Here's what our program does:

1. It starts by defining the `compartment_id`, `availability_domain`, `subnet_id`, `image_id`, and `shape_name` variables that are used to configure the cluster. These values are specific to your OCI environment and should be replaced with your own values.

2. Then we create a `ClusterNetwork` with the `oci.core.ClusterNetwork` class. We set some tags for organizational purposes and specify an instance pool with the desired instance configuration and placement details.

3. We proceed to create a `ComputeCluster` tied to the `ClusterNetwork` we created earlier.

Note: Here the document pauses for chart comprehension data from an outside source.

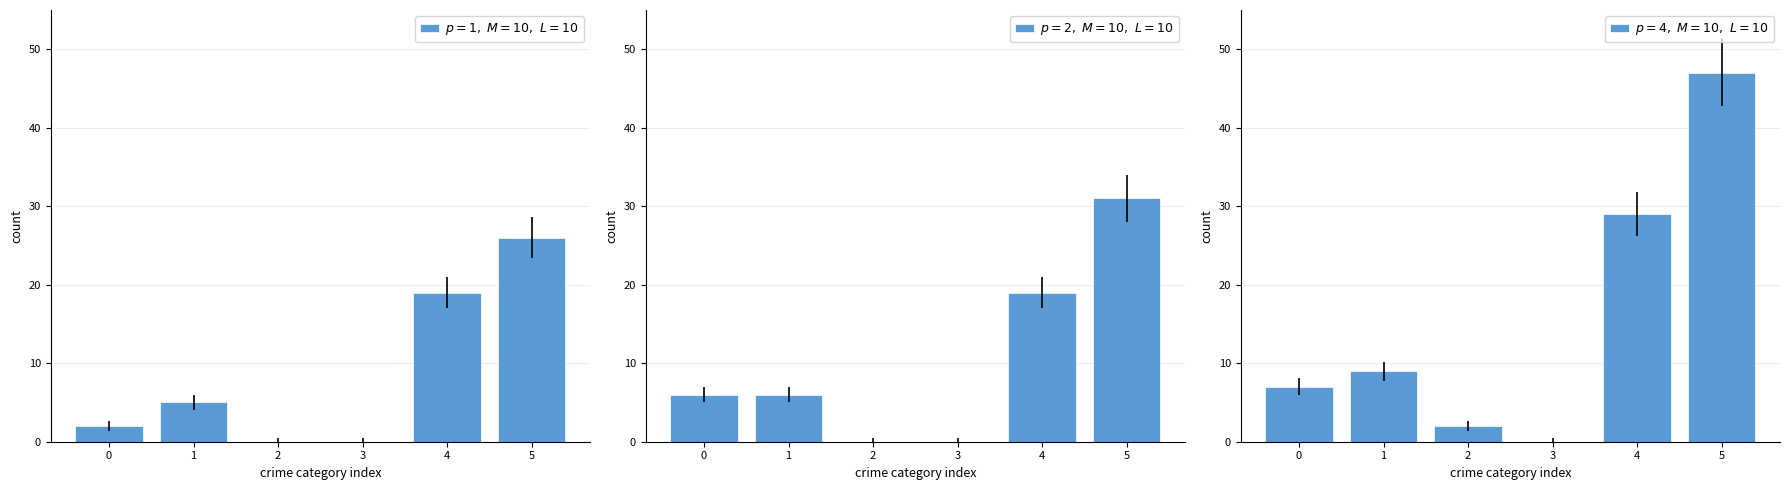

What is the average value of the $p=2,\ M=10,\ L=10$ series?

10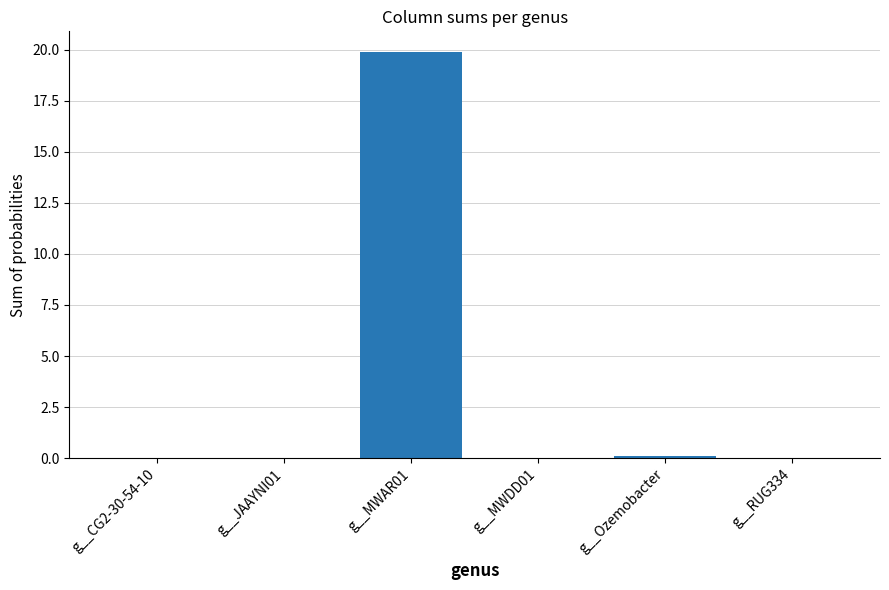

What is the sum of all values?

20.0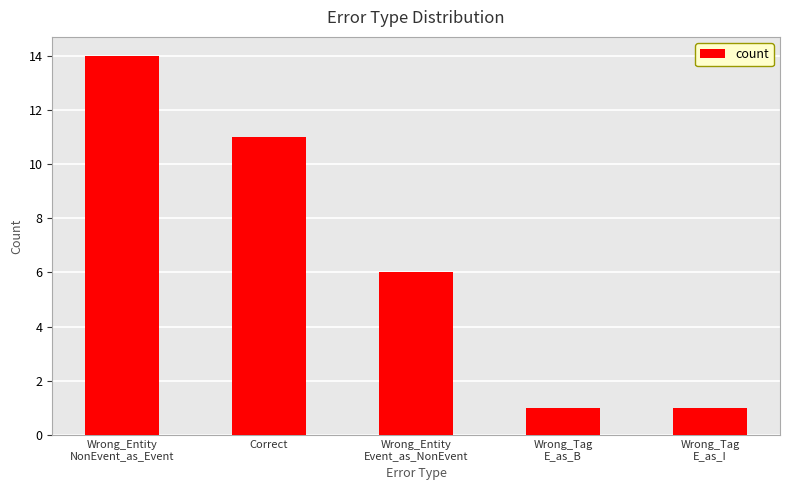

Count the number of categories in the chart.

5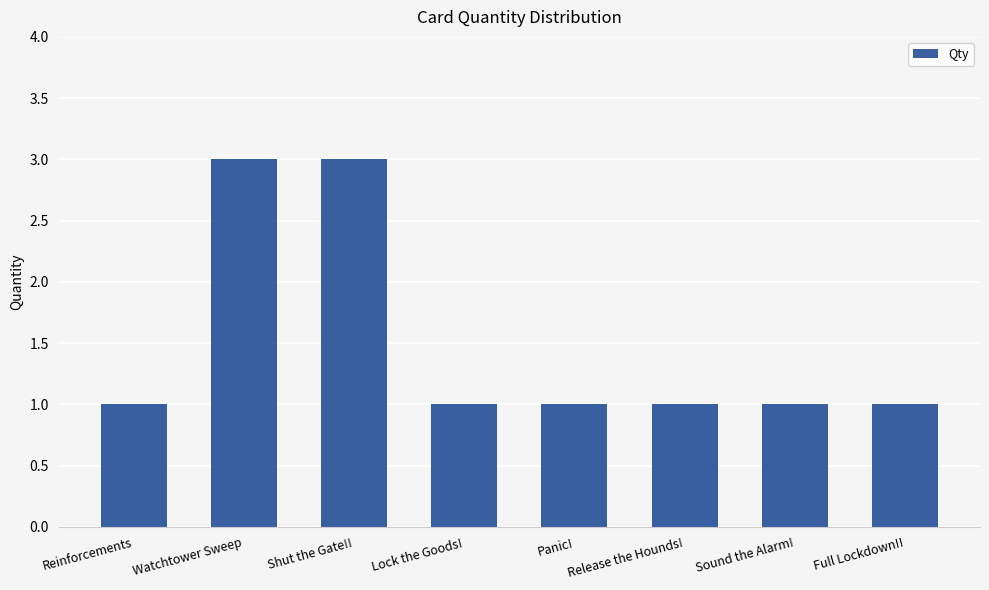

The chart shows a value of 2 at Full Lockdown!!. True or false?

False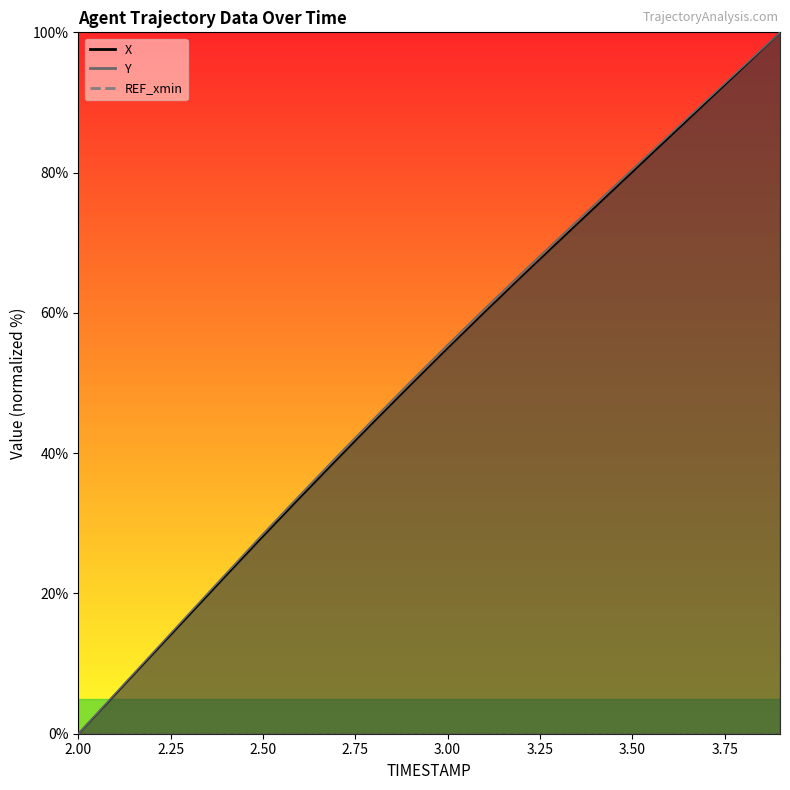

True or false: X and Y intersect in this chart.

False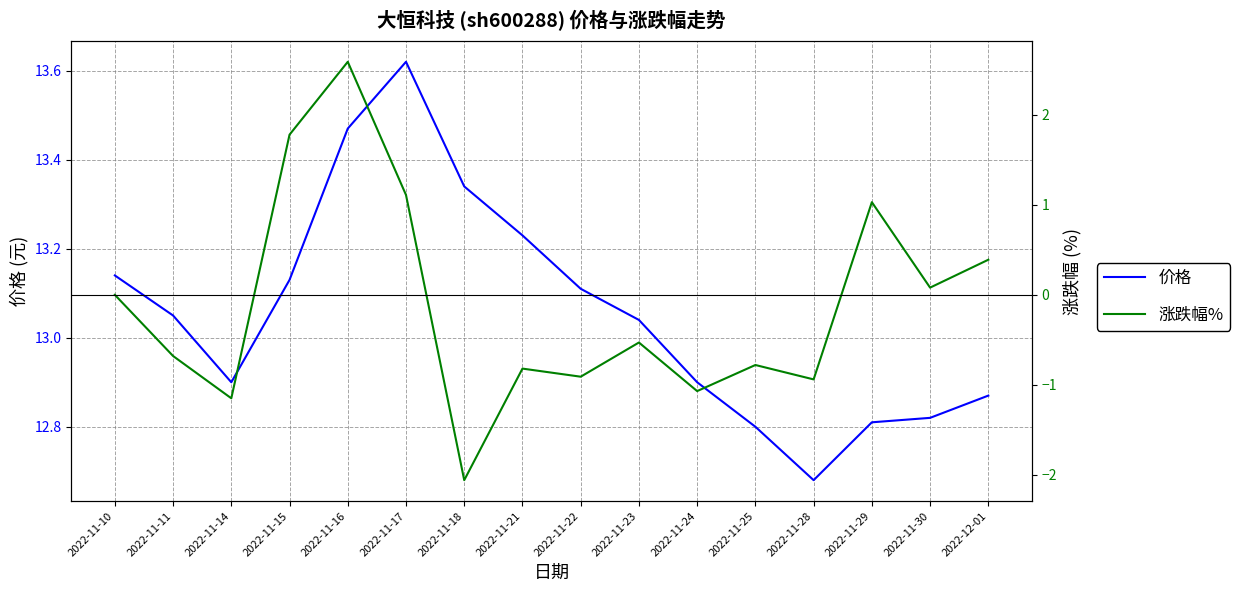

True or false: 涨跌幅% has a value of 1.8 at 2022-11-15.

True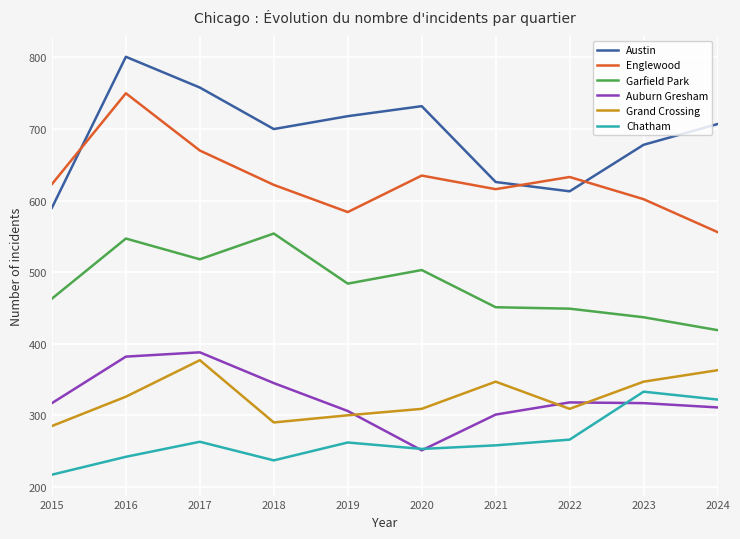

What is the spread (max minus min) of values at 2021?

368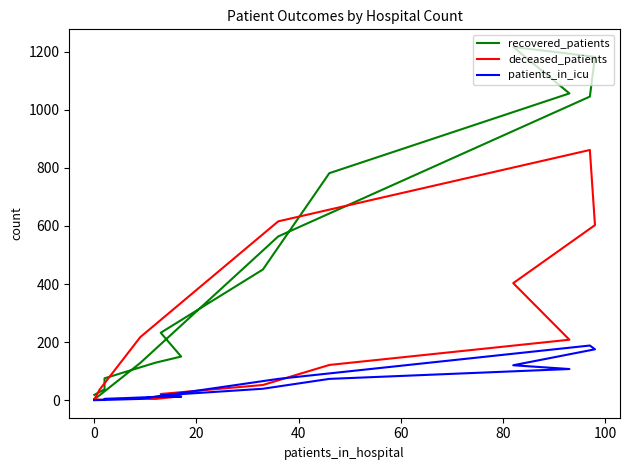

How many data points does each series have?

16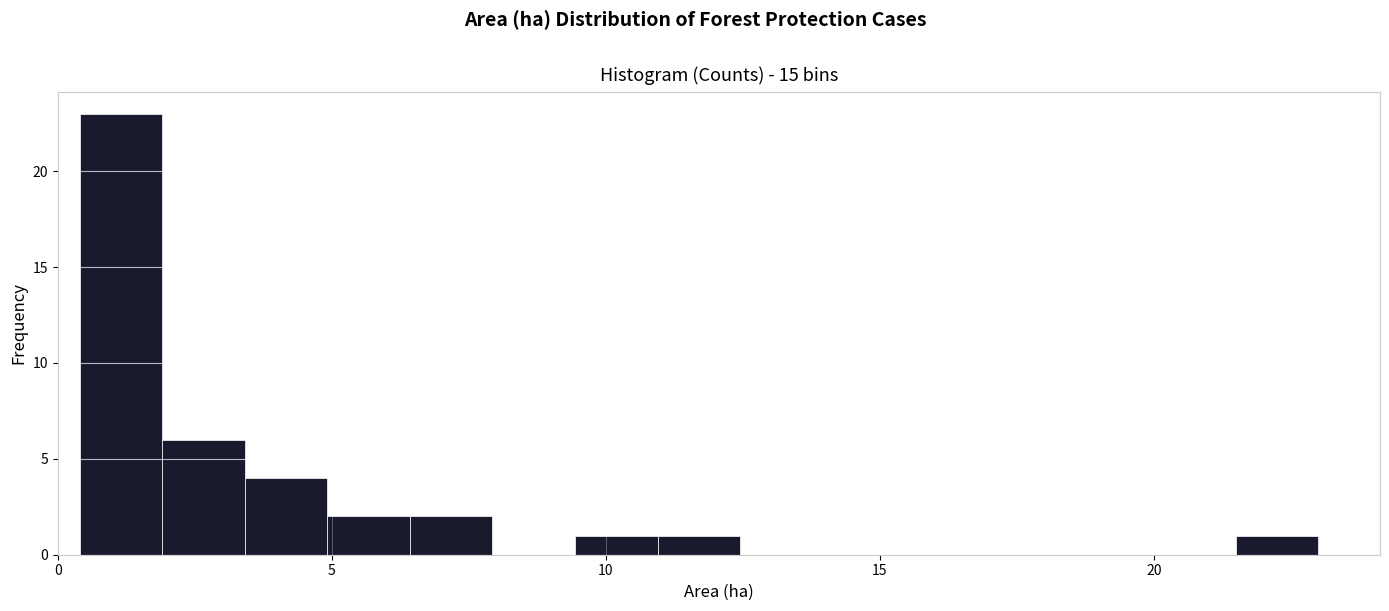

Around what value on the x-axis is the tallest bar? Give the approximate position of its centre, as read against the axis.

1.0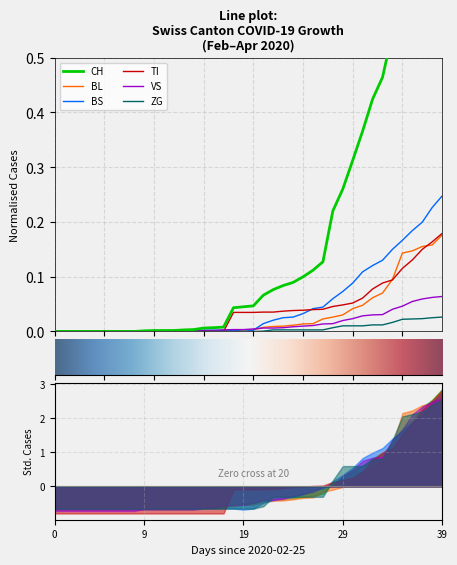

What is the maximum value for CH?

1.0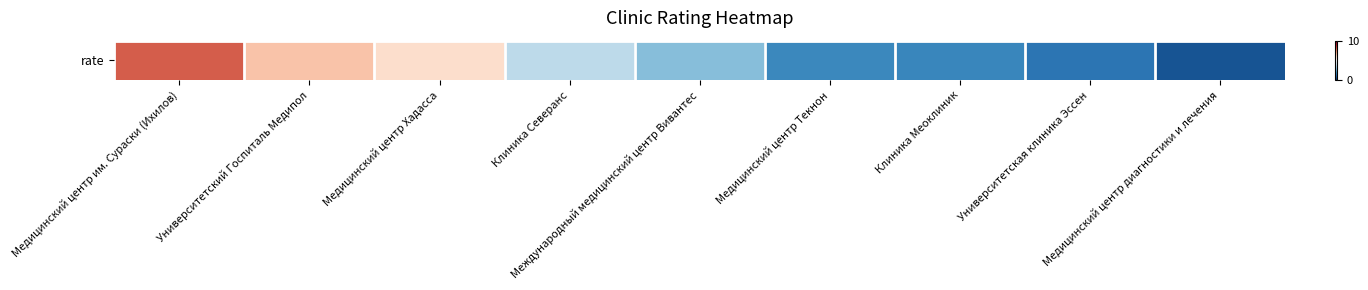

Reading right to left, transcribe all the data shown in this chart.

0.7	1.4	1.7	1.8	2.9	3.7	5.9	6.4	8.0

We use the `oci.Core.ComputeCluster` class to create this resource, specifying the compartment, tags, availability domain, network ID, instance shape, and the source image ID.

4. Finally, we export the Cluster Network Id and Compute Cluster Id for easy access and reference.

After defining and deploying this Pulumi program, you will have a GPU-accelerated cluster that can be used for various deep learning workloads. The individual instances within the cluster can be configured with deep learning frameworks and datasets to begin running powerful computations.